● Items from a data source:
****************

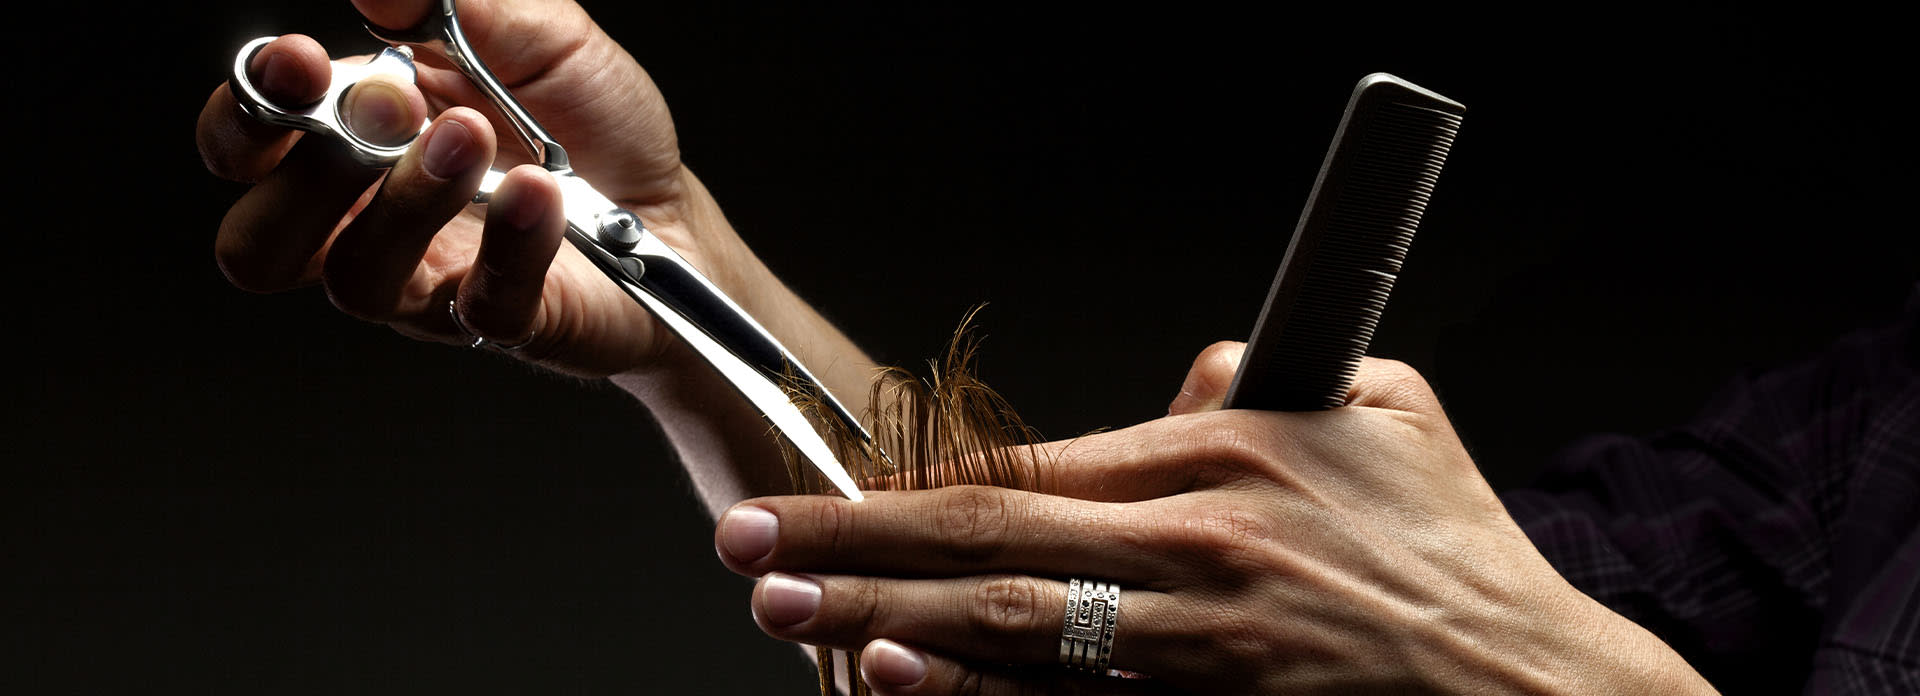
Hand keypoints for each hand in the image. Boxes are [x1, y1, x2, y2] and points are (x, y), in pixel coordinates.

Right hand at [197, 0, 744, 376]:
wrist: (675, 207)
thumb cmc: (590, 126)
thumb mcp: (536, 34)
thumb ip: (456, 4)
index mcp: (355, 137)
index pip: (247, 145)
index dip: (246, 113)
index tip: (297, 61)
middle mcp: (371, 222)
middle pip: (259, 245)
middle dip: (303, 177)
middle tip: (389, 108)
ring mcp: (433, 283)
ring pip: (356, 280)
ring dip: (405, 200)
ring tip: (471, 138)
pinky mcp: (505, 322)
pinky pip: (483, 305)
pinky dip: (512, 242)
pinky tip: (540, 191)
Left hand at [713, 343, 1715, 693]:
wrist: (1535, 692)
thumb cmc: (1459, 553)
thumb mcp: (1382, 411)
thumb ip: (1262, 376)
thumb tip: (1181, 376)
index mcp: (1231, 456)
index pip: (1036, 461)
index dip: (923, 479)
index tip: (841, 490)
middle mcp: (1203, 550)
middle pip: (991, 536)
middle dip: (853, 541)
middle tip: (749, 547)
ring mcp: (1202, 652)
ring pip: (1014, 629)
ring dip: (885, 621)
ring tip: (788, 613)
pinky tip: (900, 684)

****************

● Assigned task:
Scan the entries above for the word "ring". Report the lines that hold it.

● Solution:
ring mcp: (433, 283)
ring pip: (356, 280)
ring dip: (405, 200)
ring tip: (471, 138)
ring mcp: (1202, 652)
ring pip: (1014, 629)
ring dip: (885, 621)
ring tip: (788, 613)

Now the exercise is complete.